Ortada olağan bir yerel bir seçim olsa, doğrusu bu olabilirdi… Ancak karşımızda, bir yandan yerel seçimi Türkiye seçimine döndüren gerçekler var, öte yandan 23 haziran seçimlerinin hukuki, siyasal, ahlaki garabeti…  Bir yanda  İstanbul Büyükşehir belediyesinde ucundan da olsa oraya çıkan hukuksuzluklar ve vurgunlar söz konusu, öte yandan Büyükşehir Belediyesi çalışanlarının alışılmadık gösterisi!…

Kısacası tartışmanın esası hangi seçim, neyin seçimi, neden seçim sorularına bağlanmakta ama bunların konuşulması beklenmiyor.

Kuşkusuz bu netameli konuların CHP ve İmamoğlu için çelişkili yanları da var. Çünkü, onlar, başta YSK kararı olmak üzere Erdoğan ve AKP politikalarına karşı reddiyeci, ayrıştırıcı bir tutum almanın, ya da yolsuzlukları üstelemenin  kendileri için bazı sakıncaları olduğunu düşünmekteyken, olağandışı hallere, hukuk dışı kararlara karşı etkili bir duruş sergileyememelerinin politikasızlığa mahkum olmak gibi olumsuz sonuçları da söz konusu.

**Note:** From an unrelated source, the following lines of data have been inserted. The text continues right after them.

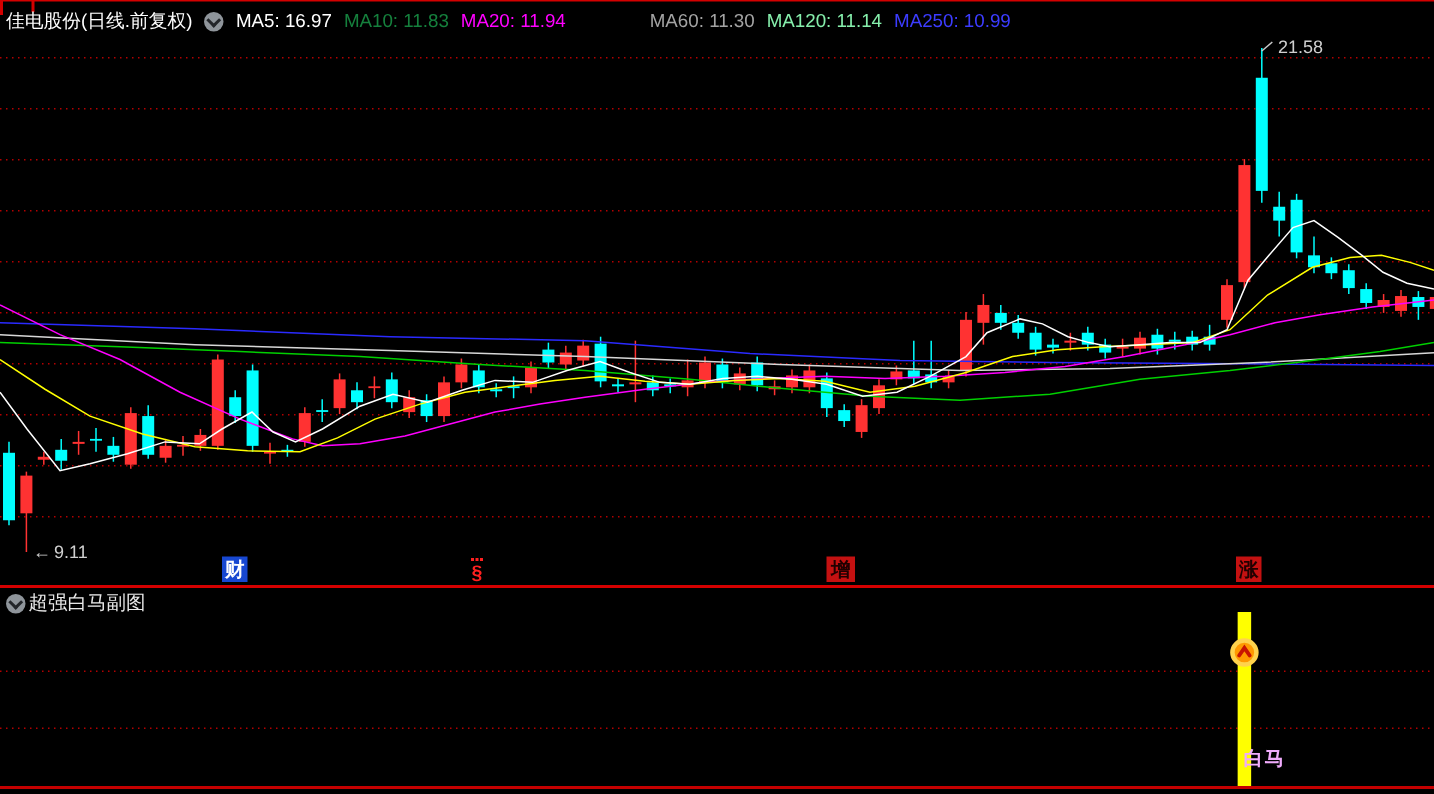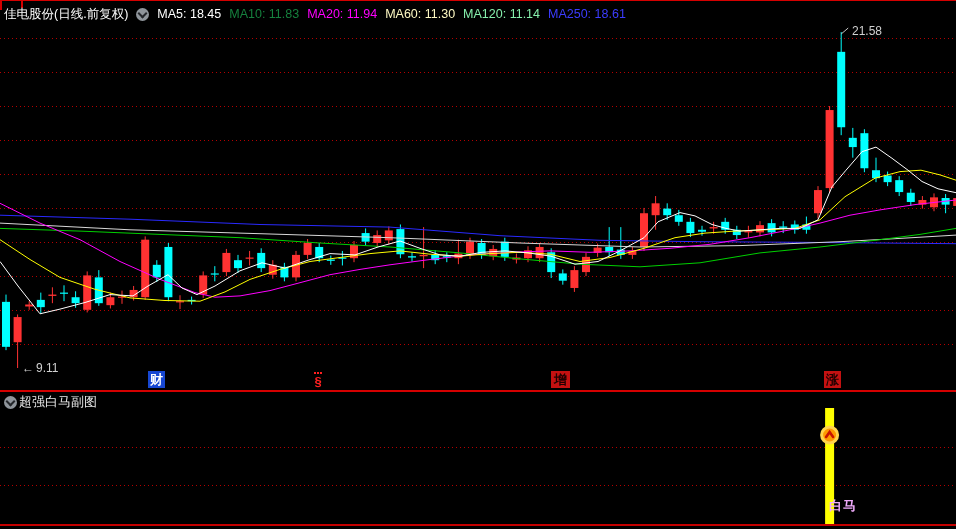--- a/index.html
+++ b/index.html
@@ -239,26 +239,26 @@
 
   <div class="top-line"></div>
   <div class="tick tick-a"></div>
   <div class="tick tick-b"></div>
 
   <div class="header">
     <span class="title">佳电股份(日线.前复权)</span>
     <span class="chev">
         <i></i>
       </span>
-    <span class="ma-label" style="color: rgb(255, 255, 255);">MA5: 18.45</span>
+    <span class="ma-label" style="color: rgb(255, 255, 255);">MA5: 16.97</span>
     <span class="ma-label" style="color: #15803d;">MA10: 11.83</span>
     <span class="ma-label" style="color: rgb(255, 0, 255);">MA20: 11.94</span>
-    <span class="ma-label" style="color: #fef9c3;">MA60: 11.30</span>
+    <span class="ma-label" style="color: #a3a3a3; margin-left: 48px;">MA60: 11.30</span>
     <span class="ma-label" style="color: #86efac;">MA120: 11.14</span>
-    <span class="ma-label" style="color: rgb(60, 60, 255);">MA250: 18.61</span>
+    <span class="ma-label" style="color: rgb(60, 60, 255);">MA250: 10.99</span>
   </div>
 
   <div class="price-label high-label">
     <span>21.58</span>
   </div>
   <div class="price-label low-label">
     <span>←</span>
     <span>9.11</span>
   </div>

Bu paradoks, İstanbul ve İmamoğlu örneğinde bir ölçüde aşılmış görünse de, hala geçerli.  İmamoğlu bir yandan seçimlerin gayri meşruluğunu vurgularken, öte yandan uzlaşmacı, kucaklayıcı kimliğinin bir uzantısı olarak ekran yarışmasına katılmakta.

İmamoğlu uzlaşmacı olmaya çalışır ve bu tartışmaya katılarak İstanbul’u konuşmakla yetinirken, iktidarın sürekli empoze ettiği “olağandışılığın olağanlaştırılması”  halini de kabullenmiş olmakta. Aslında bu tutum, umut ve alternatif olmaya da ters!…

Çünkü, 31 mart seçimlerinde verilmiş ve 23 haziran seçiminde de değişmeyecek oylar dışında kalan ve kararsız oldukları düşünülen oyları asıl etkileyecek nokta temelde bu haksızlık…

Öte yandan, muhalefet kanadında yükselen umutta İmamoğlu’nun kimliği ve duruşundan önce, bu ülkede iktidarın ve ülkenin gidişatı karşısında yükselen kaygı ve korkuların payı büyük.

Bunlar dikkate alınınca da, umut vermek adına, nerelere vurgu yapmak gerektiği açıklık kazanmakta.